Gather every line in the items below that contains the string "series", and copy each one unchanged.

__RECORDS SUPPLIED__.
◆ ◆ ◆ ◆

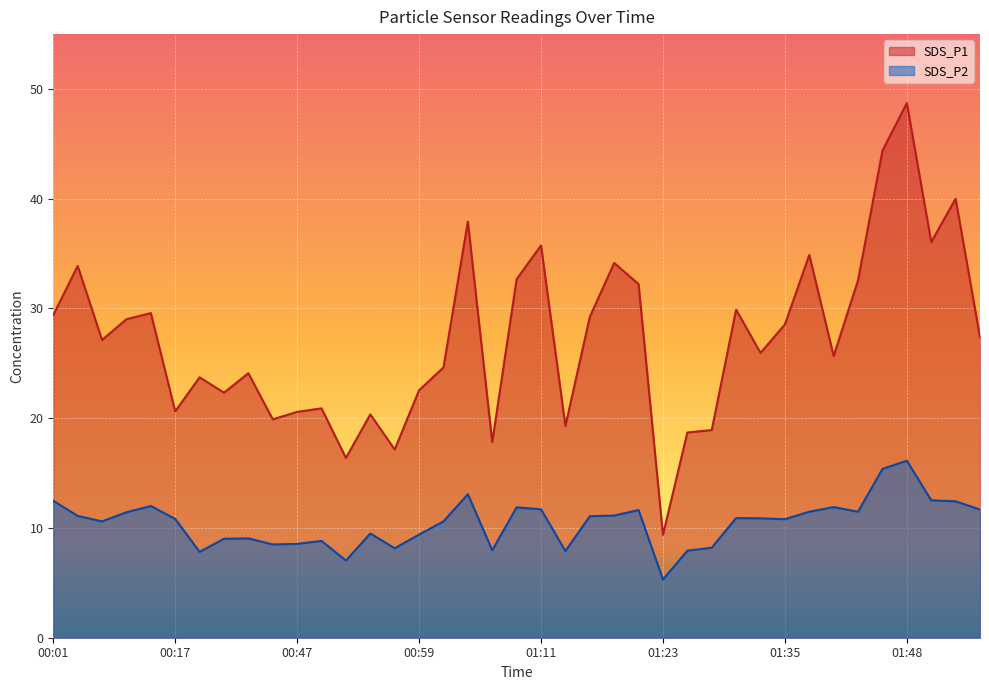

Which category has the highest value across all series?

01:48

◆ ◆ ◆ ◆

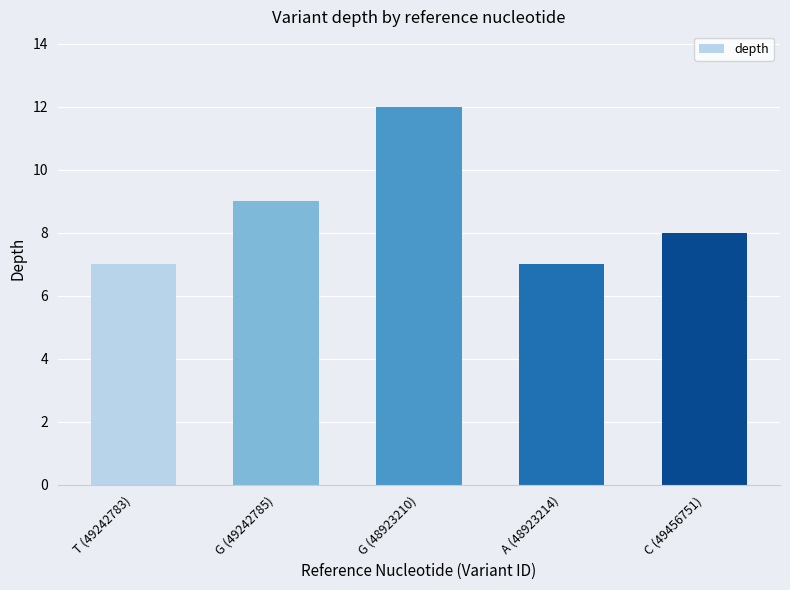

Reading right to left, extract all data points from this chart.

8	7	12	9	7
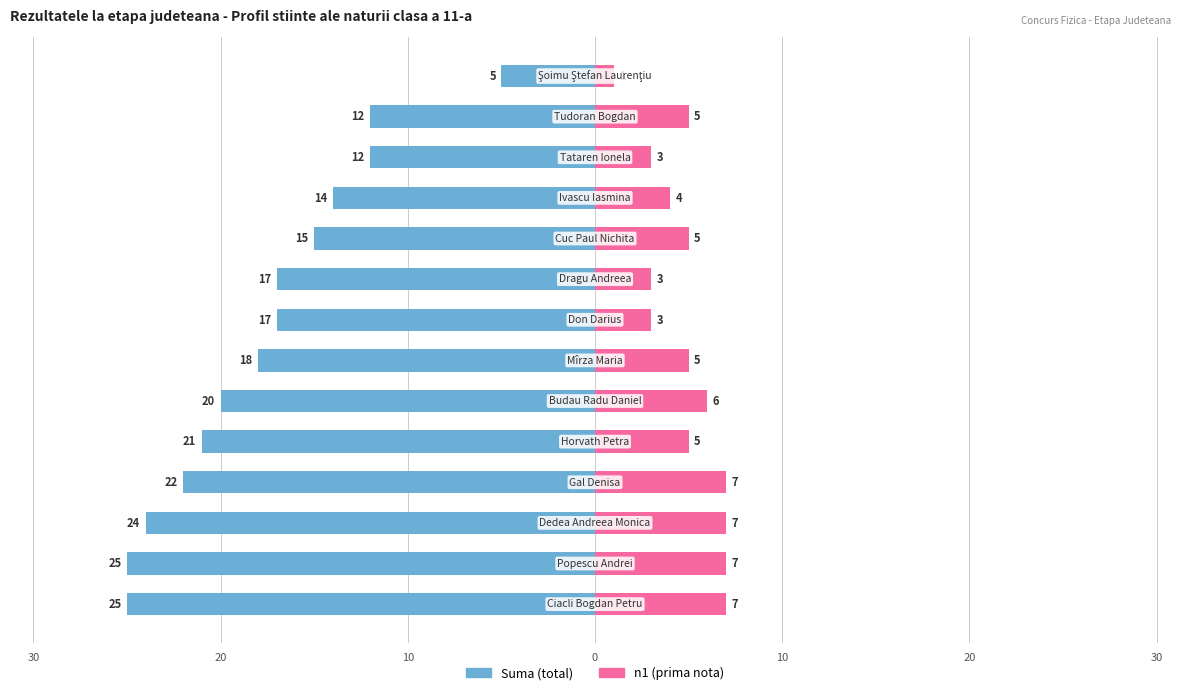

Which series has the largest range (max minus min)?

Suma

◆ ◆ ◆ ◆

__FINISHED EXERCISE__.
Which category has the highest value across all series?
Which series has the largest range (max minus min)?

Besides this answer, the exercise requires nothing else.